A Canadian research team investigated the psychological implications involved in the resettlement process among refugees.
In their findings, released in the International Journal of Social Psychiatry, it was uncovered that a substantial number of refugees, nearly one in four, still experienced significant psychological distress from resettlement, years after their initial migration.
The study involved Canadian residents who were in mid and late-adulthood from a diverse range of sociodemographic and health-related backgrounds.
“Psychological distress was measured by Kessler’s Psychological Distress Scale-K10 scores,” the co-authors wrote in their findings. “Bivariate and multivariable binary logistic regression analyses were conducted.”
“The prevalence of psychological distress was significantly higher among the 244 refugees (23.8%), compared to 23,149 Canadian-born Canadians (12.8%) and 4,765 non-refugee immigrants (12.6%), despite the fact that the average time the refugees had lived in Canada was more than four decades,” they also stated.
The refugees evaluated in the study had been living in Canada for decades yet still suffered from severe psychological distress as a result of their migration.
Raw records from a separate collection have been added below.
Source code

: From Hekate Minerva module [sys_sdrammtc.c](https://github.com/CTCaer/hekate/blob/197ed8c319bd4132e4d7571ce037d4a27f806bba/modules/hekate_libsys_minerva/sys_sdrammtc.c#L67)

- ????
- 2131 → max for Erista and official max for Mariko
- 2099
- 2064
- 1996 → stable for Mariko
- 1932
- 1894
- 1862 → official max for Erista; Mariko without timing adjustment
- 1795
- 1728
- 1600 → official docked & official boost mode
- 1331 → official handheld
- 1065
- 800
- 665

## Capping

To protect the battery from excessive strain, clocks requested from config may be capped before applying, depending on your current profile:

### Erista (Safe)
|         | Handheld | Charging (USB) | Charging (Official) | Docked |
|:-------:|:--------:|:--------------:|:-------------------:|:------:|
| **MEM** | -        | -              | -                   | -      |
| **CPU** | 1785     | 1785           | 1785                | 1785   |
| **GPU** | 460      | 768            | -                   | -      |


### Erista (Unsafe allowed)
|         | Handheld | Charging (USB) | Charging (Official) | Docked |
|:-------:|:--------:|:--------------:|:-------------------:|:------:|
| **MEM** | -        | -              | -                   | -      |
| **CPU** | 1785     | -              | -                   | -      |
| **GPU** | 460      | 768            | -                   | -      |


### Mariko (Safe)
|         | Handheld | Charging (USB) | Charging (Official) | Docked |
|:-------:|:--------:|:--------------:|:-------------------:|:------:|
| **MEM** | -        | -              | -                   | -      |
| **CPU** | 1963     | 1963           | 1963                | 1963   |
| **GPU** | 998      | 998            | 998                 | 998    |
The findings point to a lack of social support as a major contributing factor to the distress experienced later in life.
“We believe this extreme lack of social support may be a contributing factor to refugees’ increased vulnerability to distress,” co-author Esme Fuller-Thomson explained in her news release.
“These findings underline the importance of finding effective interventions to help refugees integrate into their community and develop supportive relationships.”